▶ JOB:
Every entry is to be printed again precisely as given.

((

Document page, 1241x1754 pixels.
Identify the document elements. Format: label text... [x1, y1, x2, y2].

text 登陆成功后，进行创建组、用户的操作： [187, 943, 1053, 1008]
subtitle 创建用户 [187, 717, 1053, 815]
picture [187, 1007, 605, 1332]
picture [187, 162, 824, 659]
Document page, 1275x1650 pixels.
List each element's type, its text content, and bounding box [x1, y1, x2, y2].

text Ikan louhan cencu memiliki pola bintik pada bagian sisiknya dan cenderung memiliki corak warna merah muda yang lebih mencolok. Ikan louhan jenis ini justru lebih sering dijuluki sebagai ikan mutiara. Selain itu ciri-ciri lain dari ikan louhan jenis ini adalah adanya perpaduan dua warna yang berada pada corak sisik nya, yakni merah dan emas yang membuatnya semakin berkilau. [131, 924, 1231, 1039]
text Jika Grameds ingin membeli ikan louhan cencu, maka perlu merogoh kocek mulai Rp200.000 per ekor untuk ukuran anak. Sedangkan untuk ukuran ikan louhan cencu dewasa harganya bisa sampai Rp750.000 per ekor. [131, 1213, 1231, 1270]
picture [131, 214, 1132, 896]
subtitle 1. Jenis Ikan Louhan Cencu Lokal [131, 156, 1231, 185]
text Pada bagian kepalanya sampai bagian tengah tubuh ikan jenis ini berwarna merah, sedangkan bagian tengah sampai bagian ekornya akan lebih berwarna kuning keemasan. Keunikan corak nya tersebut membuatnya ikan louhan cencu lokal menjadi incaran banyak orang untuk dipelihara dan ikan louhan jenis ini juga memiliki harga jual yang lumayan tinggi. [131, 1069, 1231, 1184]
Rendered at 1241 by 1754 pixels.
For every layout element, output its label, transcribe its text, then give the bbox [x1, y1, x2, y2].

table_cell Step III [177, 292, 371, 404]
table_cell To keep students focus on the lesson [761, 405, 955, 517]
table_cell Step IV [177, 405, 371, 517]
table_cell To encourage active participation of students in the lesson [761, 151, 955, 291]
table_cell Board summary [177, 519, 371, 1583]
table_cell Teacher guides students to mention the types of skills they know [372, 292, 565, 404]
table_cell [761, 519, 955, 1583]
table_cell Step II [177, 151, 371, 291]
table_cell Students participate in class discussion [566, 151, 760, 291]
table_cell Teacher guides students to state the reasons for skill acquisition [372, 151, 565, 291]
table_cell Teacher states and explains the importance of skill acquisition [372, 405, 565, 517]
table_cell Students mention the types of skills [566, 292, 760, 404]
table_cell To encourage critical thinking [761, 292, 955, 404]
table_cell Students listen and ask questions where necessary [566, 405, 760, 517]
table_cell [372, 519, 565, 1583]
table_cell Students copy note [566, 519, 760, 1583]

))

▶ TASK RESULT:
Document page, 1241x1754 pixels.
Identify the document elements. Format: label text... [x1, y1, x2, y2].

text 登陆成功后，进行创建组、用户的操作： [187, 943, 1053, 1008]
subtitle 创建用户 [187, 717, 1053, 815]
picture [187, 1007, 605, 1332]
picture [187, 162, 824, 659]
Document page, 1275x1650 pixels.
List each element's type, its text content, and bounding box [x1, y1, x2, y2].

text Ikan louhan cencu memiliki pola bintik pada bagian sisiknya dan cenderung memiliki corak warna merah muda yang lebih mencolok. Ikan louhan jenis ini justru lebih sering dijuluki sebagai ikan mutiara. Selain itu ciri-ciri lain dari ikan louhan jenis ini adalah adanya perpaduan dua warna yang berada pada corak sisik nya, yakni merah dan emas yang membuatnya semakin berkilau. [131, 924, 1231, 1039]
text Jika Grameds ingin membeli ikan louhan cencu, maka perlu merogoh kocek mulai Rp200.000 per ekor untuk ukuran anak. Sedangkan untuk ukuran ikan louhan cencu dewasa harganya bisa sampai Rp750.000 per ekor. [131, 1213, 1231, 1270]
picture [131, 214, 1132, 896]
subtitle 1. Jenis Ikan Louhan Cencu Lokal [131, 156, 1231, 185]
text Pada bagian kepalanya sampai bagian tengah tubuh ikan jenis ini berwarna merah, sedangkan bagian tengah sampai bagian ekornya akan lebih berwarna kuning keemasan. Keunikan corak nya tersebut membuatnya ikan louhan cencu lokal menjadi incaran banyak orang untuk dipelihara dan ikan louhan jenis ini juga memiliki harga jual yang lumayan tinggi. [131, 1069, 1231, 1184]
Rendered at 1241 by 1754 pixels.
For every layout element, output its label, transcribe its text, then give the bbox [x1, y1, x2, y2].

table_cell Step III [177, 292, 371, 404]
table_cell To keep students focus on the lesson [761, 405, 955, 517]
table_cell Step IV [177, 405, 371, 517]
table_cell To encourage active participation of students in the lesson [761, 151, 955, 291]
table_cell Board summary [177, 519, 371, 1583]
table_cell Teacher guides students to mention the types of skills they know [372, 292, 565, 404]
table_cell [761, 519, 955, 1583]
table_cell Step II [177, 151, 371, 291]
table_cell Students participate in class discussion [566, 151, 760, 291]
table_cell Teacher guides students to state the reasons for skill acquisition [372, 151, 565, 291]
table_cell Teacher states and explains the importance of skill acquisition [372, 405, 565, 517]
table_cell Students mention the types of skills [566, 292, 760, 404]
table_cell To encourage critical thinking [761, 292, 955, 404]
table_cell Students listen and ask questions where necessary [566, 405, 760, 517]
table_cell [372, 519, 565, 1583]
table_cell Students copy note [566, 519, 760, 1583]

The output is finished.